[Task data]
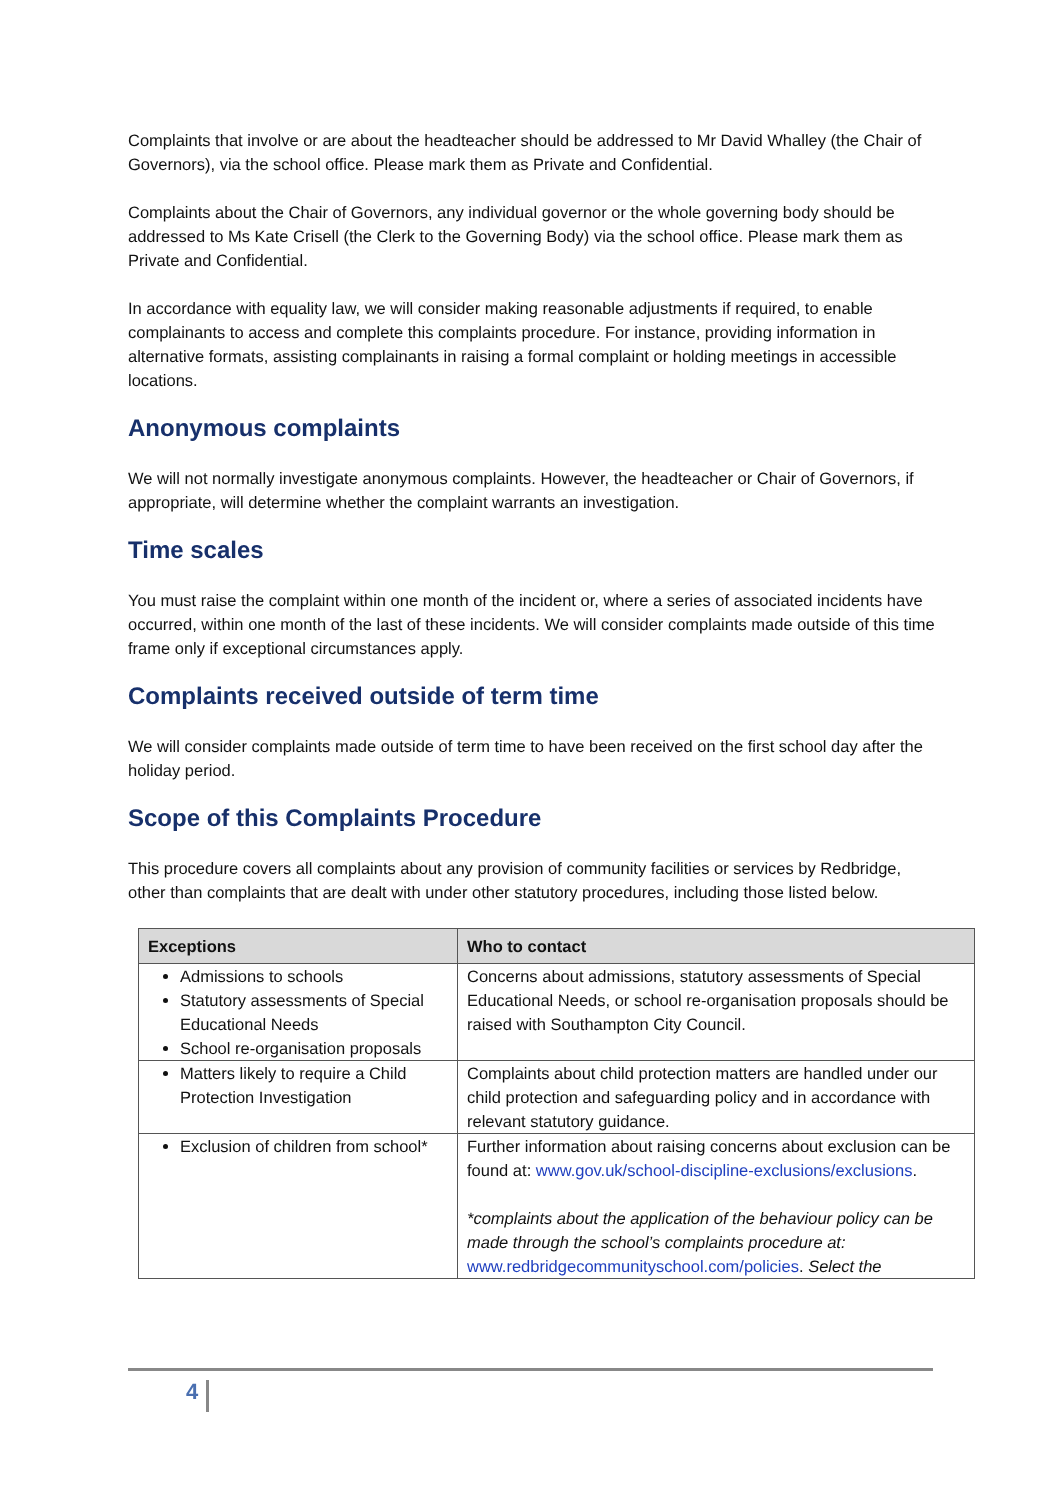Complaints that involve or are about the headteacher should be addressed to Mr David Whalley (the Chair of Governors), via the school office. Please mark them as Private and Confidential.
Complaints about the Chair of Governors, any individual governor or the whole governing body should be addressed to Ms Kate Crisell (the Clerk to the Governing Body) via the school office. Please mark them as Private and Confidential.
In accordance with equality law, we will consider making reasonable adjustments if required, to enable complainants to access and complete this complaints procedure. For instance, providing information in alternative formats, assisting complainants in raising a formal complaint or holding meetings in accessible locations.
Anonymous complaints
We will not normally investigate anonymous complaints. However, the headteacher or Chair of Governors, if appropriate, will determine whether the complaint warrants an investigation.
Time scales
You must raise the complaint within one month of the incident or, where a series of associated incidents have occurred, within one month of the last of these incidents. We will consider complaints made outside of this time frame only if exceptional circumstances apply.
Complaints received outside of term time
We will consider complaints made outside of term time to have been received on the first school day after the holiday period.
Scope of this Complaints Procedure
This procedure covers all complaints about any provision of community facilities or services by Redbridge, other than complaints that are dealt with under other statutory procedures, including those listed below.
| Exceptions | Who to contact |
| --- | --- |
| Admissions to schools Statutory assessments of Special Educational Needs School re-organisation proposals | Concerns about admissions, statutory assessments of Special Educational Needs, or school re-organisation proposals should be raised with Southampton City Council. |
| Matters likely to require a Child Protection Investigation | Complaints about child protection matters are handled under our child protection and safeguarding policy and in accordance with relevant statutory guidance. |
| Exclusion of children from school* | Further information about raising concerns about exclusion can be found at: www.gov.uk/school-discipline-exclusions/exclusions . *complaints about the application of the behaviour policy can be made through the school’s complaints procedure at: www.redbridgecommunityschool.com/policies . Select the |
4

[Exercise] Taking the entries above, restate exactly those lines that fall between the line with "We will not" and the line with "statutory guidance. |", keeping both of those lines too.

[Answer for this exercise]
We will not normally investigate anonymous complaints. However, the headteacher or Chair of Governors, if appropriate, will determine whether the complaint warrants an investigation.
Time scales
You must raise the complaint within one month of the incident or, where a series of associated incidents have occurred, within one month of the last of these incidents. We will consider complaints made outside of this time frame only if exceptional circumstances apply.
Complaints received outside of term time
We will consider complaints made outside of term time to have been received on the first school day after the holiday period.
Scope of this Complaints Procedure
This procedure covers all complaints about any provision of community facilities or services by Redbridge, other than complaints that are dealt with under other statutory procedures, including those listed below.
| Exceptions | Who to contact |
| --- | --- |
| Admissions to schools Statutory assessments of Special Educational Needs School re-organisation proposals | Concerns about admissions, statutory assessments of Special Educational Needs, or school re-organisation proposals should be raised with Southampton City Council. |
| Matters likely to require a Child Protection Investigation | Complaints about child protection matters are handled under our child protection and safeguarding policy and in accordance with relevant statutory guidance. |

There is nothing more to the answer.